Lately I wonder what my future looks like writing in this space. I started in 2024. I was in a very low point emotionally. I knew that as much as I share here, part of the reason why I was in a bad place was that I only stayed close enough to 2 people at most that I can feel safe living my truth with in a direct way. As in, actually telling them how my day went in a truthful way. What I dream of, what makes me stressed, and not feel triggered or afraid that they will leave me because my life isn't calm and perfect. It's very scary to unmask.
Here, I don't need to fret about anything. One can say a personal journal is a better place for that purpose, except that instead of unmasking, I'd be holding my secrets even more tightly. I don't feel my secrets are worth so much as that. An anonymous blog seemed the easiest way to unmask, without the inherent fear.

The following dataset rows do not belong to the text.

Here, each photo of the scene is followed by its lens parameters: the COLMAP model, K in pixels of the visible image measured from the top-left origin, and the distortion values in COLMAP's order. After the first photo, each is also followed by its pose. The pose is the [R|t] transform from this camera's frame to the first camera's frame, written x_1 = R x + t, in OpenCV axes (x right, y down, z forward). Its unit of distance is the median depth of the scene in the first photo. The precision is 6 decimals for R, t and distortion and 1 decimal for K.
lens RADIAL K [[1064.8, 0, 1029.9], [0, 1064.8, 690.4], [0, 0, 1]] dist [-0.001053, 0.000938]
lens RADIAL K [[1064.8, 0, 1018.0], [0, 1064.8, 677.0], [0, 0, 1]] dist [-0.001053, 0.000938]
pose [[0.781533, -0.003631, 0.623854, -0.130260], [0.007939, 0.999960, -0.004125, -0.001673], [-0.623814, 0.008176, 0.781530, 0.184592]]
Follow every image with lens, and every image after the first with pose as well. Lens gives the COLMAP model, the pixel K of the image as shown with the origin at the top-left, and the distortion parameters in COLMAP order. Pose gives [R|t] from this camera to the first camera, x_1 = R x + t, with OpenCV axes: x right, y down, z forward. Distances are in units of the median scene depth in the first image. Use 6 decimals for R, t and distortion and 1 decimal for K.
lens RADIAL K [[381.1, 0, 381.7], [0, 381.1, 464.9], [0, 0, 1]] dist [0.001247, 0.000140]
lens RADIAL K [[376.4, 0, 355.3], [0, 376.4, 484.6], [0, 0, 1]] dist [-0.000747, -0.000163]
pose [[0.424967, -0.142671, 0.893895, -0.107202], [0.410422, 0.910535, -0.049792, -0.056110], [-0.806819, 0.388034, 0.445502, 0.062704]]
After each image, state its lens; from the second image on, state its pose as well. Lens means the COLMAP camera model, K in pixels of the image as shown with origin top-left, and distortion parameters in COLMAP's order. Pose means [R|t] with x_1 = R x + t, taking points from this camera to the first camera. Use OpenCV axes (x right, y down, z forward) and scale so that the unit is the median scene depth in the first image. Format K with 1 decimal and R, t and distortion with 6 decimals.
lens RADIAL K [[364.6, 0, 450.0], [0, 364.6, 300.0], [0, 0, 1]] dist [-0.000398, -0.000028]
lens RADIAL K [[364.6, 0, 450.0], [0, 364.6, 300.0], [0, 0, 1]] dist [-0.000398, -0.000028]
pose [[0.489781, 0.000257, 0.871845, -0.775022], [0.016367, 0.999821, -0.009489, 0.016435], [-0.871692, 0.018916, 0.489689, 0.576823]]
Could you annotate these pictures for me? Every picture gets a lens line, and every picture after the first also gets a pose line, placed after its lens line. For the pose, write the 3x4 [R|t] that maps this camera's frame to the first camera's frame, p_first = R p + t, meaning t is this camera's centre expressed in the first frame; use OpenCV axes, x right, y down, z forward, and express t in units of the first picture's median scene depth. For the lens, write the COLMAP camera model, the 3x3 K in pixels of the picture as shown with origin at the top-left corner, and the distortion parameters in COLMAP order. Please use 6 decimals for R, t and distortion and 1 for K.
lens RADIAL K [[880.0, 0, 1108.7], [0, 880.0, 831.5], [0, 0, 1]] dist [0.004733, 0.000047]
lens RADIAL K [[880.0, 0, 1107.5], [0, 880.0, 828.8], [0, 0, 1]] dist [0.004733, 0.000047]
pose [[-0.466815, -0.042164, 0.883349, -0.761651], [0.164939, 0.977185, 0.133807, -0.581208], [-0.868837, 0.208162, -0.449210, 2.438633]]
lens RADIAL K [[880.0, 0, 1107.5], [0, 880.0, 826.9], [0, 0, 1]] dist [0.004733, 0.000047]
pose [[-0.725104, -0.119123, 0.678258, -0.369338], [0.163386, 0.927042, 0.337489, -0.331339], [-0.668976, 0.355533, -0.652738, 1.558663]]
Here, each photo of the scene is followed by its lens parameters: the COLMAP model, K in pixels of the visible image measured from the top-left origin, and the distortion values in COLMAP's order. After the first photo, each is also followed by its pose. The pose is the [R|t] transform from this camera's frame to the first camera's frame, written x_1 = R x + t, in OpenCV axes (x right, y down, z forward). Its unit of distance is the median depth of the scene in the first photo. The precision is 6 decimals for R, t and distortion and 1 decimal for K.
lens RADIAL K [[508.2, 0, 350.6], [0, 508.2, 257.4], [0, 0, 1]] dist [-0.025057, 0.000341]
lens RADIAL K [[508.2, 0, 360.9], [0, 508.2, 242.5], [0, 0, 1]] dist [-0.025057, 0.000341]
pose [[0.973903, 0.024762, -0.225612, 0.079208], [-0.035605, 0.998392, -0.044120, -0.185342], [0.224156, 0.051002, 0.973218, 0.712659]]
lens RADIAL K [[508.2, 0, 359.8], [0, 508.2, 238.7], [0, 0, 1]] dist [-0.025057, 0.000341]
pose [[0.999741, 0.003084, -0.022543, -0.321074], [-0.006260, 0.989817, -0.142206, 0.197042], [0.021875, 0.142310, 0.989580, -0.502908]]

But I worry too. I worry that I am too open with my history and reality. I worry that instead of this writing as processing purging me from pain, I am perpetuating. Or that pain comes faster than I can process here, putting me in a hamster wheel of angst, with no end in sight. I do not believe it would manifest bad luck as such. More, that focusing on sad feelings will ultimately blind me to beauty. That my online self is as one-dimensional as my real life self, but just in a different way.
I would consider my life a success if I can embrace both pain and beauty and not fixate on any one of them. I guess like the stoic, my deepest wish is to feel calm. That this horrid turbulance that rocks me every day can calm down, until the mundane worries inherent to living can make no more than the most imperceptible ripple. But writing hasn't gotten me there yet.
The past few years have been relentless, until even hearing the phone ring will make me panic that my daughter got a seizure, spit on a kid, got hurt. That my partner got hurt or fired. That HR will jump in on that fateful call and end the 17+ year tenure at my company. My partner went through it twice, and I remember hearing the conversation in the other room, my brain racing as to how we were going to make ends meet. I survived all the things that causes my deepest fears. But the ghost of them persist no matter how much or quickly I type.
But I do want this space to be more than a simple dumping ground of pain and confessions. Maybe a repository for recipes. Some shrines to fangirl over all the things I nerd out about. A grimoire of herbal tisanes to soothe everything. From a tired nervous system, to an overindulged tummy. Even a metaphorical garden to plant the words of those role models that I admire and hold deep in my heart. Frida Kahlo, Yayoi Kusama, Atsuko Okatsuka, Angela Y Davis, Sojourner Truth, bell hooks. I keep spinning ideas in my head lazily, never commiting to the effort while knowing I need those spaces as much as this nav item in my site.
Every time I have had a problem, I have confronted it with the ax of art.